Wszystkie osoby, które ukończyły
trasę są w wieku dwudziestu kilku lat do pięćdziesięciu, są
aktywne fizycznie biorą udział w różnych imprezach sportowych:
biegach, przejściach oraz wyścigach na rowerach. Myślę, że każdy
kto przebiegł maraton jest w stanie przejść tą trasę w sposób
bezpieczny idąc spokojnym marszem i robiąc postoje.
Matka Boża Wspomożycielka Wrocławia
pomagała nam dotrzeć do celu i okrążyć miasto Wrocław.
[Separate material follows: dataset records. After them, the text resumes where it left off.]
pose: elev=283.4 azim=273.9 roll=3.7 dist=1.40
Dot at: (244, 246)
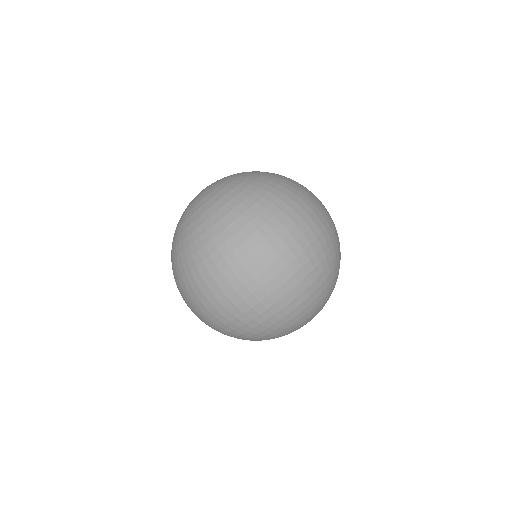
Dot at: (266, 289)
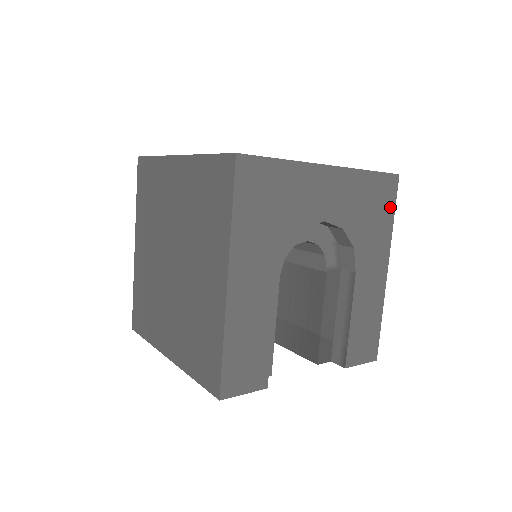
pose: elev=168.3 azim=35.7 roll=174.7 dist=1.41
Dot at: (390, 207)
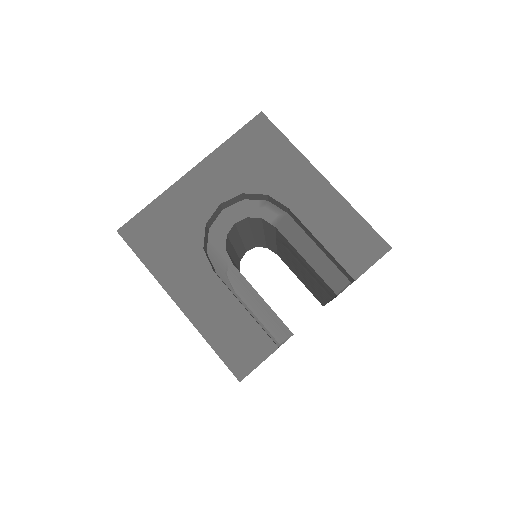
Dot at: (276, 138)
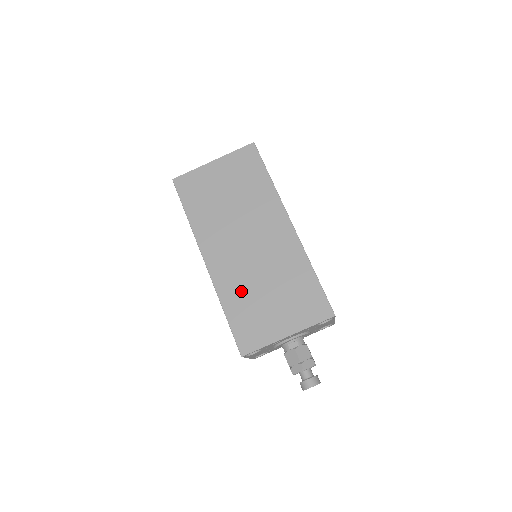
Naszym
pielgrzymim wysiłkiem zbudowaliśmy mur ochronny dla miasta
„I zmierzył jego mur - sto
czterdzieści cztery łokcie: miara, która ma anioł, jest miarą
człowieka.” (Ap 21,17)
Jeśli ktoś chciałby dołączyć
swoją cegiełkę do budowania muru ochronnego dla miasta Wrocławia
a nie ma wysokiej sprawności fizycznej polecam objechanie trasy
rowerem. Trasa jest w całości przejezdna rowerem poza wałem za
Blizanowicami gdzie idzie się wałem dostępnym tylko dla pieszych.
Wystarczy rowerem jechać cały czas prosto wzdłuż głównej drogi
przy której jest ścieżka rowerowa i kilometry powinny wyjść
podobnie.
Druga opcja dla pieszych to rozłożenie
trasy na mniejsze odcinki np. ok 30 km, które obejmują kilka
Stacji. Przykładowy podział może być następujący:
- Wrocław, Kościół Uniwersytecki – Wrocław, Kościół NMP Bolesnej – 33 km.
- Wrocław, Kościół NMP Bolesnej – Smolec, Kościół Narodzenia NMP – 36 km.
- Smolec, Kościół Narodzenia NMP – Wrocław, Kościół Uniwersytecki – 33 km.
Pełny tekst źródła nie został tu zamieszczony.